## Set tasks
• 1. Repeat a stretch of the Yelp notebook section. Begin at the words "yelp_business = yelp_business.filter((yelp_business['city']" and stop after "yelp_restaurant_review = yelp_review.select('*')".
• 2. In the Yelp notebook section, which city are the restaurant businesses limited to before the join with the review data?

## Passage shown
■ ■ ■ ■ ■ ■ ■

# **IV. Yelp Review Recommendation System - Alternating Least Square algorithm**

In [None]:
# We found that business dataset has some columns which has missing values and do not add any value to our model

yelp_business = yelp_business.select('business_id','name', 'stars',
                                 'review_count', 'attributes',
                                 'categories', 'city').withColumnRenamed('stars', 'stars_restaurant')

yelp_business = yelp_business.filter((yelp_business['city'] == 'Philadelphia') & (yelp_business.categories.contains('Restaurants'))).drop('city')

In [None]:
# We filter the business dataset and apply inner join it with review dataset to perform the factorization algorithm
yelp_restaurant_review = yelp_review.select('*')
yelp_restaurant_review = yelp_restaurant_review.join(yelp_business, on='business_id', how='inner')
yelp_restaurant_review.select(['business_id', 'user_id', 'stars']).show(5)

In [None]:
# Plotting a histogram of frequency of star ratings of restaurants from review dataset
%matplotlib inline
reviews = yelp_restaurant_review.select('stars').collect()
review_list = [reviews[i][0] for i in range(len(reviews))]
plt.hist(review_list, bins=[0.5,1.5,2.5,3.5,4.5,5.5], alpha=0.5,
         histtype='stepfilled', color='pink',
         edgecolor='none')
plt.ylabel('Frequency')
plt.xlabel('Rating')
plt.style.use('seaborn-white')

In [None]:
# Plotting a histogram of frequency of different star rating restaurants from the business dataset
restaurant_reviews = yelp_business.select('stars_restaurant').collect()
restaurant_reviews_list = [restaurant_reviews[i][0] for i in range(len(restaurant_reviews))]
plt.hist(restaurant_reviews_list, bins=[0.5,1.5,2.5,3.5,4.5,5.5], alpha=0.5,
         histtype='stepfilled', color='purple',
         edgecolor='none')
plt.ylabel('Frequency')
plt.xlabel('Rating')
plt.style.use('seaborn-white')

■ ■ ■ ■ ■ ■ ■

## Data shown
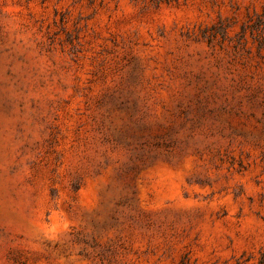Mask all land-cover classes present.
<instances>
[{
    "label": "rangeland",
    "instance_id": "obj_1",
    "mask_svg": "<svg viewBox=\"0 0 264 264\" xmlns=\"http://www.w3.org/2000/svg\"><path fill=\"white\" fill-rule=\"evenodd\" d=\"M0 264H264V0H0Z\"/></svg>",
    "mask_w": 264,
    "mask_h": 264
}]
</instances>
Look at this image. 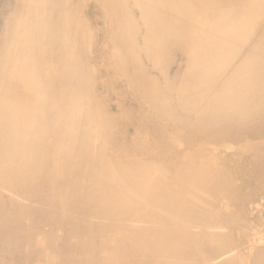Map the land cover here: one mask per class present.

■ ■ ■ ■ ■ ■ ■

## Expected answers
• 1.
yelp_business = yelp_business.filter((yelp_business['city'] == 'Philadelphia') & (yelp_business.categories.contains('Restaurants'))).drop('city')

In [None]:
# We filter the business dataset and apply inner join it with review dataset to perform the factorization algorithm
yelp_restaurant_review = yelp_review.select('*')

• 2. Philadelphia